# Text provided:
Conference on College Composition and Communication
Exigence and Purpose
Editorial work—including every stage in the process by which scholarly work is reviewed and guided toward publication in academic journals and edited collections—is an important area of research, and CCCC recognizes that it is vital to maintain only the highest standards of ethical behavior, integrity, and professionalism in our academic publications. However, as others have noted, the process by which academic work enters the scholarly conversation through publication is often invisible (Ianetta; Sparks; Giberson, Schoen, and Weisser), and editorial work is, thus, both an understudied and undertheorized area of our field. This lack of intentional engagement with the behind-the-scenes work of scholarly publishing, and the occlusion of our editorial and peer review practices, may challenge our field’s work toward social justice and halt our best efforts to engage more diverse, inclusive, and equitable publication practices. As Blewett et al. write:
Just as equality in the classroom doesn’t manifest simply because well-intentioned people want it to, incorporation of diverse perspectives, bodies, and knowledge-making approaches in scholarly conversations requires what we are calling inclusion activism. To be inclusion activists, editors must be aware of how power relations operate in a field, be willing to challenge operations that exclude and diminish the experience and knowledge of some while propping up that of others, and be supportive of those who have not traditionally had access to or representation within field conversations (cf. Ahmed, Living a Feminist Life). Inclusion activism is an intentional effort to ensure participation and access as well as leadership opportunities to people of all backgrounds, at all career stages (274).
As Blewett et al. also note, “If we want equitable representation in our scholarship and in our field at large, we have to create the conditions to make it happen” (274). With this statement, our task force acknowledges the need for editorial transparency, ethical practices, and professional guidelines to advance diversity, equity, and inclusion in our scholarly publication practices. We also believe that it is only through intentional measures to advance diversity, equity, and inclusion that our field may make space for new or underrepresented disciplinary perspectives, for transformative conversations, and for innovative research and practices.
The guidelines we offer below have been shaped the most by one resource in the field of writing studies that asserts the role editors, reviewers and authors can play in pushing back against institutional racism. That document, “Anti-Racist Scholarly Reviewing Practices: A Heuristic for Editors, Reviewers and Authors,” was created by scholars in the field of technical communication and argues powerfully for the need to recognize and resist when academic review processes “reinscribe racism.” This CCCC statement was inspired and informed by that heuristic and aims to be an extension of that work, but with a broader emphasis on the various ethical dilemmas that may emerge in scholarly publication given disparities in power due to multiple and often intersecting positionalities, including ethnicity, gender, ability/disability, class and sexuality, but also related to access to resources, theoretical and scholarly orientation, institutional affiliation, and location on an academic career trajectory.
Our goals, therefore, are as follows:
- To open up a conversation about the complicated ethical issues that often emerge in the process of soliciting work, reviewing contributions to journals and edited collections, providing feedback, and guiding authors toward publication.

# Exercise data:
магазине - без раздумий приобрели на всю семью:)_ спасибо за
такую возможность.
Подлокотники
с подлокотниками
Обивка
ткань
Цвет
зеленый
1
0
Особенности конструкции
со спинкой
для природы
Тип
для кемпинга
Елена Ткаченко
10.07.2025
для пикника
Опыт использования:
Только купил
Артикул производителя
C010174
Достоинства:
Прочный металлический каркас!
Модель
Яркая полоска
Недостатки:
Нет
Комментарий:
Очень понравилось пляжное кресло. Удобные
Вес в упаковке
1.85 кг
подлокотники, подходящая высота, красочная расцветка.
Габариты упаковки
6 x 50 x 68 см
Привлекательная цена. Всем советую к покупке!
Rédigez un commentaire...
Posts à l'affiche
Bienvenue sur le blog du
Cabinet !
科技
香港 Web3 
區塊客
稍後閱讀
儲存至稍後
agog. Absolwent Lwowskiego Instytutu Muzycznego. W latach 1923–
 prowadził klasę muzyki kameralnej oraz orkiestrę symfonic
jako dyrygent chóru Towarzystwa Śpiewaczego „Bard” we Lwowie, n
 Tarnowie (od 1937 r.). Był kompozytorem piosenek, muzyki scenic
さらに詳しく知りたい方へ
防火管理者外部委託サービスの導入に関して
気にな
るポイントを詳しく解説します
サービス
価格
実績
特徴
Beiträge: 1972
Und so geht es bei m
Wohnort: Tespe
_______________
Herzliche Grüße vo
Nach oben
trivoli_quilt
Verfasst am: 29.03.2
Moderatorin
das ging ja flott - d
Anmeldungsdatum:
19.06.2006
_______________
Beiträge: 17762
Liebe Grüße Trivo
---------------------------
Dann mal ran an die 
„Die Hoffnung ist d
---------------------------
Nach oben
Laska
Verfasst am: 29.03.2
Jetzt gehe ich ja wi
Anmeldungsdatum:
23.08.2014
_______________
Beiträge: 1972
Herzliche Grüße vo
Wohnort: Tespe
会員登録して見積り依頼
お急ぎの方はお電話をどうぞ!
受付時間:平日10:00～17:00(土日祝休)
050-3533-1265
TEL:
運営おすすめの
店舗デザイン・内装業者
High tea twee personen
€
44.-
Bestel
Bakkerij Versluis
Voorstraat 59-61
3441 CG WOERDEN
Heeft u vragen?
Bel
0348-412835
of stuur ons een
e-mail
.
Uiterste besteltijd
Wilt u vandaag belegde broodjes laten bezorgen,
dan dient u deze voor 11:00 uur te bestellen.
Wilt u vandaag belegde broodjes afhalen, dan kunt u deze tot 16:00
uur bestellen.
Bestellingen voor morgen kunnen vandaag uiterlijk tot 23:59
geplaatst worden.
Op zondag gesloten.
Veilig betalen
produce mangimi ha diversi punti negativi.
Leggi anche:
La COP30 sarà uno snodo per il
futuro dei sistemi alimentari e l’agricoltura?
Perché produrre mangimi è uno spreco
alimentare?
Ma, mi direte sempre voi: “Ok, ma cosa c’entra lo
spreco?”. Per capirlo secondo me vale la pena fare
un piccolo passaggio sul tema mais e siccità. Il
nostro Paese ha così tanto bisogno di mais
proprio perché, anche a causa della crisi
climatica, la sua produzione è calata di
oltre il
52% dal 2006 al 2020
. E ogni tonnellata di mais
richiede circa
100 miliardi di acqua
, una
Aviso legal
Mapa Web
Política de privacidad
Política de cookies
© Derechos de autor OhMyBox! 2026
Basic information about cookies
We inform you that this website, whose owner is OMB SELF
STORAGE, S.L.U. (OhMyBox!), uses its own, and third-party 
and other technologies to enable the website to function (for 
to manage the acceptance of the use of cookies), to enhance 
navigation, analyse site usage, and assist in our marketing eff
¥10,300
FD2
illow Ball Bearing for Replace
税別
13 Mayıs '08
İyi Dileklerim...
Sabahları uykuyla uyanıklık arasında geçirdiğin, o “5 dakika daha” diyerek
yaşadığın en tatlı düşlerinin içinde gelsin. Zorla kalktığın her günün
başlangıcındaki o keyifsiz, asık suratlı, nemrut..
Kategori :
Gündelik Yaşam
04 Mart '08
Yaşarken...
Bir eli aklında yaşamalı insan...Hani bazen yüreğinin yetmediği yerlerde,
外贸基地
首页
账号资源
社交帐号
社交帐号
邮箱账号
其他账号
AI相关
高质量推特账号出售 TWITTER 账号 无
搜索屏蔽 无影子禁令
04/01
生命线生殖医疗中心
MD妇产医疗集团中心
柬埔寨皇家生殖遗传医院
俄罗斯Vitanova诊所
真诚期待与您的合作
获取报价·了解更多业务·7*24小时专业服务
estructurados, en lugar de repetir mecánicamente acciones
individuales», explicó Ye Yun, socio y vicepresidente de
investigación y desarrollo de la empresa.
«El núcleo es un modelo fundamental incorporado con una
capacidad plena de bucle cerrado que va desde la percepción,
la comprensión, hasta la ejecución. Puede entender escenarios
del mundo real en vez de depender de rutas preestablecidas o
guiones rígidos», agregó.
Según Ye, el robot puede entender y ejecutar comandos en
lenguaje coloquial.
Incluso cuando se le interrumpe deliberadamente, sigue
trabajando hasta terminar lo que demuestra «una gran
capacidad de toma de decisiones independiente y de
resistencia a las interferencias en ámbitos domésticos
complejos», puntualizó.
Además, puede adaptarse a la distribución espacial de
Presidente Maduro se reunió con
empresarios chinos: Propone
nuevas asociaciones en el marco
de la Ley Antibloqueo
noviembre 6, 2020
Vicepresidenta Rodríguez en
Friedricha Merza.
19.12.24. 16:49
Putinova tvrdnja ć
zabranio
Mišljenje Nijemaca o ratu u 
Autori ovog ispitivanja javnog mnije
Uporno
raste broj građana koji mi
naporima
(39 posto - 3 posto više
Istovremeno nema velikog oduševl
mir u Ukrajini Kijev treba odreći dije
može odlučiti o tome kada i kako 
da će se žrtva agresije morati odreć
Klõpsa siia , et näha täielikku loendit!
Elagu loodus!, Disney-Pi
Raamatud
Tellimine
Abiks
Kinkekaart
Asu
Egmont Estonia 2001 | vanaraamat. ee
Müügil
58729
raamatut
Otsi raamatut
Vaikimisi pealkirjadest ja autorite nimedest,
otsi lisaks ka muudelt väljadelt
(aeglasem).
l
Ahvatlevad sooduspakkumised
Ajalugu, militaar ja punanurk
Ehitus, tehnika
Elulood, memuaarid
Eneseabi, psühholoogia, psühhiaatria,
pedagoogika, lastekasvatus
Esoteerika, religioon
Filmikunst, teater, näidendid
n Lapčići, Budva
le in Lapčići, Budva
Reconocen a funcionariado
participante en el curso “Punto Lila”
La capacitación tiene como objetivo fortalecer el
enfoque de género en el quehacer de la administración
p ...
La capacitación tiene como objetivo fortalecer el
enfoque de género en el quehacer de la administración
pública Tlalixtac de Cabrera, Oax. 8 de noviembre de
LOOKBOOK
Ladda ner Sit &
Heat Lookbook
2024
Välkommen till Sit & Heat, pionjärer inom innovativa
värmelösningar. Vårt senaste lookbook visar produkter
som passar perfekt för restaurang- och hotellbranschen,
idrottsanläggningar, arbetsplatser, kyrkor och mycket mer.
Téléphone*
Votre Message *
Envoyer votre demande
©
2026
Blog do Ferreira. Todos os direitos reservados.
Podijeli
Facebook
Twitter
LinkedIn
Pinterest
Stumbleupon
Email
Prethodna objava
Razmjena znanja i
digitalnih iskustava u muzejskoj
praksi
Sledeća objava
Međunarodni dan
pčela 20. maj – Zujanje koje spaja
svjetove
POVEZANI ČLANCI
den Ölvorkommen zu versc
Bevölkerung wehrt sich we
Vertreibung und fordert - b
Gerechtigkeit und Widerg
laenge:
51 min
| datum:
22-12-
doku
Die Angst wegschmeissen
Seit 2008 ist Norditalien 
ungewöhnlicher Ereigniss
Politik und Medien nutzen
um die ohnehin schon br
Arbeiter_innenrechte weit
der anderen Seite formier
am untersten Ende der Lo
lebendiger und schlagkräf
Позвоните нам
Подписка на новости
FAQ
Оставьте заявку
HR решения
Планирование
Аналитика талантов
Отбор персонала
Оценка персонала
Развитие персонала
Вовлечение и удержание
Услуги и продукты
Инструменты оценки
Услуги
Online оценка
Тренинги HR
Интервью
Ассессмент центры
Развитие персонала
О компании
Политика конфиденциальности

# What you should do:
Answer these questions from the Exigence and Purpose text.
(a) What term do Blewett et al. use for what the incorporation of diverse perspectives in scholarly conversations requires?
(b) What resource in writing studies shaped the guidelines the most?
(c) What process is described as often invisible?

# Task solution:
(a) Inclusion activism.
(b) "Anti-Racist Scholarly Reviewing Practices: A Heuristic for Editors, Reviewers and Authors."
(c) The process by which academic work enters the scholarly conversation through publication.